Drummondville / Centre-du-Québec
Le thème abordé cette semaine concerne la taxation municipale, plus précisément l’intégration de la valeur des contingents acéricoles dans l’évaluation foncière et le fardeau fiscal croissant imposé aux entreprises agricoles.
Selon le Syndicat de l’UPA de Victoriaville et ses environs, ces pratiques alourdissent considérablement les comptes de taxes des producteurs, ajoutant une pression supplémentaire à un secteur déjà fragilisé par une baisse de la rentabilité, un endettement record et une hausse marquée des coûts d’exploitation.
« Ce n’est pas normal que des producteurs acéricoles soient taxés sur un outil de mise en marché collective – le contingent acéricole – que le secteur a lui-même développé il y a des années à l’aide de prélèvements pour standardiser le produit, améliorer sa qualité et développer les marchés », déplore Dany Fortier, administrateur du syndicat local et producteur acéricole à Chesterville.
Un secteur vital pour la MRC d’Arthabaska
La MRC d’Arthabaska compte plus de 850 exploitations agricoles, dont 350 productions acéricoles, générant plus de 415 millions de dollars en revenus annuels.
Les producteurs agricoles contribuent directement à la vitalité économique et sociale de la région : ils protègent et cultivent les terres, soutiennent les entreprises locales, créent des emplois et façonnent le paysage rural du Centre-du-Québec.

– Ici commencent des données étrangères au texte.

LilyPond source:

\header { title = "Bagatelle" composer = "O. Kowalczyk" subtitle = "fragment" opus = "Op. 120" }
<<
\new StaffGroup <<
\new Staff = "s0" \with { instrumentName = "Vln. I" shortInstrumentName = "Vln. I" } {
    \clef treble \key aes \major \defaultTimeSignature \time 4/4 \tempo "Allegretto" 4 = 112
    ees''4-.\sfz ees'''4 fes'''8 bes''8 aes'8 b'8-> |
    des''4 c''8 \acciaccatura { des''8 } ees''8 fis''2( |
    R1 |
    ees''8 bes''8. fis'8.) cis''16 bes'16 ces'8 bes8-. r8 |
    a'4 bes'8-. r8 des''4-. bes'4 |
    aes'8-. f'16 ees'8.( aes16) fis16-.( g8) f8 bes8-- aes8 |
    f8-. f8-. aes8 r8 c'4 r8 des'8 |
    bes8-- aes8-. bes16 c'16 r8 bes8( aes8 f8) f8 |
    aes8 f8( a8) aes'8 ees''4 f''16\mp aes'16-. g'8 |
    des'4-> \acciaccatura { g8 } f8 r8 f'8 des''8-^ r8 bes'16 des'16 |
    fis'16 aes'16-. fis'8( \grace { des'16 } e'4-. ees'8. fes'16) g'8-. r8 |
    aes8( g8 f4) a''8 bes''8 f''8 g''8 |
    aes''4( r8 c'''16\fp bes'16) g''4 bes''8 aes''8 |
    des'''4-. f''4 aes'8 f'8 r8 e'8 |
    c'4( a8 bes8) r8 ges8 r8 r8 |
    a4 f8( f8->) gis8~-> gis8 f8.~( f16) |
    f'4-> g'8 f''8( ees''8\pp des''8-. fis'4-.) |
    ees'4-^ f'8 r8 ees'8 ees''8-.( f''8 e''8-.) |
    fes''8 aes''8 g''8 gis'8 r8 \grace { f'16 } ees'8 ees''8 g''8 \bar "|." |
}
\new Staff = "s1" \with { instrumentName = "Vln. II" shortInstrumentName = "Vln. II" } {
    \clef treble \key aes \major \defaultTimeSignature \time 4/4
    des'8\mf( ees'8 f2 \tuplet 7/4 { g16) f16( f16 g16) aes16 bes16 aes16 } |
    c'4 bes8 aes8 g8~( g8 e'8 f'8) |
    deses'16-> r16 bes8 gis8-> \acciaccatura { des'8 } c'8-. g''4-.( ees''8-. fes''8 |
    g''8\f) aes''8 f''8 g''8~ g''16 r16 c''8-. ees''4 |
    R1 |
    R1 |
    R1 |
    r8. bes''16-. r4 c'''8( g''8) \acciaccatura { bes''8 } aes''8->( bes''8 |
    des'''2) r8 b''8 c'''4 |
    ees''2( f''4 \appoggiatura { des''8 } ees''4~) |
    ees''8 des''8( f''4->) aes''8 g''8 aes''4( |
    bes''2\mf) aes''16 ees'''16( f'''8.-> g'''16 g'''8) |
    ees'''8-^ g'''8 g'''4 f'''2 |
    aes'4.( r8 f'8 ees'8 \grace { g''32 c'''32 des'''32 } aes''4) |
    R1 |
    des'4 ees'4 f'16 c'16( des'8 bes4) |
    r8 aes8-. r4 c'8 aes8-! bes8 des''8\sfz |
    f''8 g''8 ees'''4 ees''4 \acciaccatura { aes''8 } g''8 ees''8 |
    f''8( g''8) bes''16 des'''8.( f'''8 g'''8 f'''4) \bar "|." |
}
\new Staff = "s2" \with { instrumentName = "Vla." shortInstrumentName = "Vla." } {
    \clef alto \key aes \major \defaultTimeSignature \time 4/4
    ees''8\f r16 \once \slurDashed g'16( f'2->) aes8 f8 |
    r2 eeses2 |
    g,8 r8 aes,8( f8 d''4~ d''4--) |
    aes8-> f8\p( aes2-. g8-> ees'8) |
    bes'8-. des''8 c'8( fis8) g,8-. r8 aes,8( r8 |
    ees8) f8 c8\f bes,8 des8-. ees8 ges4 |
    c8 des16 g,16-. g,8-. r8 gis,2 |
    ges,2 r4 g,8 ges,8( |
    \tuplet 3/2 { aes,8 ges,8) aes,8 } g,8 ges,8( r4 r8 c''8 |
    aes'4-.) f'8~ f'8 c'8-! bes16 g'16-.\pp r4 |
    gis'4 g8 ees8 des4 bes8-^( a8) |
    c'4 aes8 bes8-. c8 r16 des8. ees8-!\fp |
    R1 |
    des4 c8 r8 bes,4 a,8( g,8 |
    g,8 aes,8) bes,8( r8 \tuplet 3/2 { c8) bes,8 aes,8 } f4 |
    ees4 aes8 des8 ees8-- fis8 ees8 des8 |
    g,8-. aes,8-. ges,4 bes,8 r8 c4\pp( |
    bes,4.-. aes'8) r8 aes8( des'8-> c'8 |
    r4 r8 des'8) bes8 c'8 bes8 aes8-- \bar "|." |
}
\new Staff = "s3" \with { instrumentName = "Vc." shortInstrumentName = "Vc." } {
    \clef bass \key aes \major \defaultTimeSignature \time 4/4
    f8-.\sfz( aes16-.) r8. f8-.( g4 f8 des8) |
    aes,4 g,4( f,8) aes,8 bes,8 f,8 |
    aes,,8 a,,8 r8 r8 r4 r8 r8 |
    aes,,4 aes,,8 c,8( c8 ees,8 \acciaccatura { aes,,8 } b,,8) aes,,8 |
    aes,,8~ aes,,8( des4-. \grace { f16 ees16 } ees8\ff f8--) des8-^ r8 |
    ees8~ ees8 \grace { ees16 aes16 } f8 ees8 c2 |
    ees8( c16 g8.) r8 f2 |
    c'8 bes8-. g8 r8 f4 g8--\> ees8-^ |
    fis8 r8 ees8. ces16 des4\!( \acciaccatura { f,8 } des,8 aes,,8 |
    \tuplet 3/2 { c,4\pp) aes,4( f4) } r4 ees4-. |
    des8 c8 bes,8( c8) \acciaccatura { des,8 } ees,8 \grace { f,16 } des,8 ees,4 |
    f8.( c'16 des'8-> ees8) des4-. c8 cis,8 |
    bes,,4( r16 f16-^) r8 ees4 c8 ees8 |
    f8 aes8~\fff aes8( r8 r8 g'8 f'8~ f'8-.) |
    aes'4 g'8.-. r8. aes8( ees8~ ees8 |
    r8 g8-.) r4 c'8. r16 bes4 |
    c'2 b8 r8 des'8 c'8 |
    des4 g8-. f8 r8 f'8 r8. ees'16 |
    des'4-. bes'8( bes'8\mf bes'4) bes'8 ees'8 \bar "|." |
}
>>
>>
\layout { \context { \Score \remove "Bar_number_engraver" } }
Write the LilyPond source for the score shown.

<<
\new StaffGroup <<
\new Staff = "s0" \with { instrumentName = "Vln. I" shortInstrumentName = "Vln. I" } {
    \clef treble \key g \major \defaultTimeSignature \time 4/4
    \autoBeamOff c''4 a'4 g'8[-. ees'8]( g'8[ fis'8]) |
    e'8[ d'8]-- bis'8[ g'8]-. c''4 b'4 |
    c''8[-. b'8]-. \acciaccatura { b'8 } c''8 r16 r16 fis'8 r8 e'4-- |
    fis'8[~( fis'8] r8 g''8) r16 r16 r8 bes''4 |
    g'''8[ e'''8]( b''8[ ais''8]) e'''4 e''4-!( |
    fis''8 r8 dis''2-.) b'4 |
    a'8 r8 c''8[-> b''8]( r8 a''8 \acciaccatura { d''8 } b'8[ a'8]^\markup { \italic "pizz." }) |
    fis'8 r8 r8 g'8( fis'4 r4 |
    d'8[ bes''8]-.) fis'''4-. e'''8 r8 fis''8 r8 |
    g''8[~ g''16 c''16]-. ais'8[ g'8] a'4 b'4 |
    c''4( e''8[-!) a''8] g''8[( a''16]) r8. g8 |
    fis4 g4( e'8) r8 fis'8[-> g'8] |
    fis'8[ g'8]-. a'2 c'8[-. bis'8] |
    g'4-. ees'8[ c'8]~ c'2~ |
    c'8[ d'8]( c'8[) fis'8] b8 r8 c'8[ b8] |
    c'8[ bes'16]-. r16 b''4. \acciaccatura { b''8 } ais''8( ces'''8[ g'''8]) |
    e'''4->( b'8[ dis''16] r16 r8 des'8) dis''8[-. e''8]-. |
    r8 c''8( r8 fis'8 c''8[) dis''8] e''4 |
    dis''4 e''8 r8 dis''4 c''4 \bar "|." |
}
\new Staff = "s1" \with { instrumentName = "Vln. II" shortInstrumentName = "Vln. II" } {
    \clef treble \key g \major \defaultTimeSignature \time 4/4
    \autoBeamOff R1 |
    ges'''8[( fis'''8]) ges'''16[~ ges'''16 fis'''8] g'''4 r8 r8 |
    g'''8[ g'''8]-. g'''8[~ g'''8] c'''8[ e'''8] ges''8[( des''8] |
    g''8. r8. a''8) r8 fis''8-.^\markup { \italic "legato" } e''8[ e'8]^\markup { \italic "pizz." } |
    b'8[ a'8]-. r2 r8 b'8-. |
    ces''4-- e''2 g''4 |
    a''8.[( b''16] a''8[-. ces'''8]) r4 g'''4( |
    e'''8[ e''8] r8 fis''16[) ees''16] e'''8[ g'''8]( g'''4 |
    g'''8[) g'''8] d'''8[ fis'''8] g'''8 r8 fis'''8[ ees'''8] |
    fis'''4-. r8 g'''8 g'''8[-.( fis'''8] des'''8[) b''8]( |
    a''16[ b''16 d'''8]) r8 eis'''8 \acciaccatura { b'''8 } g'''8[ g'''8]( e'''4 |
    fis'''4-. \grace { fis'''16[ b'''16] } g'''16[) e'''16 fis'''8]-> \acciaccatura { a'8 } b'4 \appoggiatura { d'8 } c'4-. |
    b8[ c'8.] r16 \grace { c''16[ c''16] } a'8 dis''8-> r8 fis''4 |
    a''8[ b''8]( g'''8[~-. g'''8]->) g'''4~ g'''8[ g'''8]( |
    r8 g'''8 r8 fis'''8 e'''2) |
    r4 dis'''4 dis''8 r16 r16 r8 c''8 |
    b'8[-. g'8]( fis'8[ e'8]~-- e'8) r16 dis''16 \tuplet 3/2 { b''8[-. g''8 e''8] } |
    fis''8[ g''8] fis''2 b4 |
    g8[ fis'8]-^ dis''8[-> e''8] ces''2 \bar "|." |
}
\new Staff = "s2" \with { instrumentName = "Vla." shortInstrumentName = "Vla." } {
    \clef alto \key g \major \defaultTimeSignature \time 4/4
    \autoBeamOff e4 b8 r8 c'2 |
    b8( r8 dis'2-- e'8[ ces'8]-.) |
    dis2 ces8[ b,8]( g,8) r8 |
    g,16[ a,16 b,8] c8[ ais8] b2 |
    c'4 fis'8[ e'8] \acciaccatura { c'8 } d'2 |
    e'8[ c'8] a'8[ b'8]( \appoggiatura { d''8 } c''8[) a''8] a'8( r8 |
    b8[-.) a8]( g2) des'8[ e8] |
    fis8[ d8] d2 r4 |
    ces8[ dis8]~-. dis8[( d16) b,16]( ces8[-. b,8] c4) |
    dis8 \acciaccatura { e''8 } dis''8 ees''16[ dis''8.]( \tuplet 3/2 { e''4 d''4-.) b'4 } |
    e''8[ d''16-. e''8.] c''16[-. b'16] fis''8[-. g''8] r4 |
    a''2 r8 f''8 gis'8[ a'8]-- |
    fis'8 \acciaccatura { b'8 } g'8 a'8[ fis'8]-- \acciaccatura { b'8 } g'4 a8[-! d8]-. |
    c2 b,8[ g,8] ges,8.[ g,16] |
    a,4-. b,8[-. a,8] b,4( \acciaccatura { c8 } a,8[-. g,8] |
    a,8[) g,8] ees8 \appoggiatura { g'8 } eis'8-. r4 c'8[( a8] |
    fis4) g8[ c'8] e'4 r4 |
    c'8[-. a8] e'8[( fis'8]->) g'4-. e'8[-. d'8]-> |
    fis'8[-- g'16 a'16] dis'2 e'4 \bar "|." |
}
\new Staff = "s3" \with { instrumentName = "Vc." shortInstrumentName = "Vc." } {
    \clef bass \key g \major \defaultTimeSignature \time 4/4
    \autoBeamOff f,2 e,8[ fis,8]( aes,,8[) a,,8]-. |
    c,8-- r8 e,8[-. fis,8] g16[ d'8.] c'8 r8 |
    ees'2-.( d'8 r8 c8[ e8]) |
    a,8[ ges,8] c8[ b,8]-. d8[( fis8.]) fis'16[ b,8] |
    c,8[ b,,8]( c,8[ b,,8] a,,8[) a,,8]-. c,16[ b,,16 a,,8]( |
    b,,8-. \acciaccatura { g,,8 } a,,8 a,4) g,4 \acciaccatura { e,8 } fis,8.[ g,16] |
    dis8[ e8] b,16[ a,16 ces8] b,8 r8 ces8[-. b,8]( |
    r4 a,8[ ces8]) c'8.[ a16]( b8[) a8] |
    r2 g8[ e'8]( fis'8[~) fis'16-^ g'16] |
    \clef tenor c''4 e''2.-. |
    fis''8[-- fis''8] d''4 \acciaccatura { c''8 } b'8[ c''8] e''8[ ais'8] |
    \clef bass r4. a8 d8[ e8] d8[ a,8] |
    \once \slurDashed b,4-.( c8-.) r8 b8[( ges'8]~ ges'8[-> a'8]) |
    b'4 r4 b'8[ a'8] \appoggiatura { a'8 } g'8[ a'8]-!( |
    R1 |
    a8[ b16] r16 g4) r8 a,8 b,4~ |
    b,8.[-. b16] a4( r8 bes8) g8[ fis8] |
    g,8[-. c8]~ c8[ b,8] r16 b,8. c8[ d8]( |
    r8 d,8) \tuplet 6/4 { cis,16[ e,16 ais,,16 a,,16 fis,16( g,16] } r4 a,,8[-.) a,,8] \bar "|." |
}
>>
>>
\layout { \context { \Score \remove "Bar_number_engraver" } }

Exclure les contingents acéricoles de l’évaluation foncière
Depuis quelques années, certains évaluateurs municipaux intègrent la valeur des contingents acéricoles à l’évaluation foncière des érablières. Or, le contingent est un outil de mise en marché collective administré par les Producteurs et productrices acéricoles du Québec (PPAQ), destiné à équilibrer l’offre et la demande de sirop d’érable.
Son inclusion dans le rôle foncier entraîne une hausse artificielle des taxes municipales, pénalisant directement les producteurs, sans lien réel avec leurs revenus, tout en créant une incohérence d’une municipalité à l’autre : certaines intègrent cette valeur, d’autres non.
La Fédération régionale et le Syndicat de Victoriaville et ses environs demandent donc aux municipalités d’exclure la valeur des contingents acéricoles de l’évaluation foncière afin de protéger la rentabilité et la pérennité des érablières.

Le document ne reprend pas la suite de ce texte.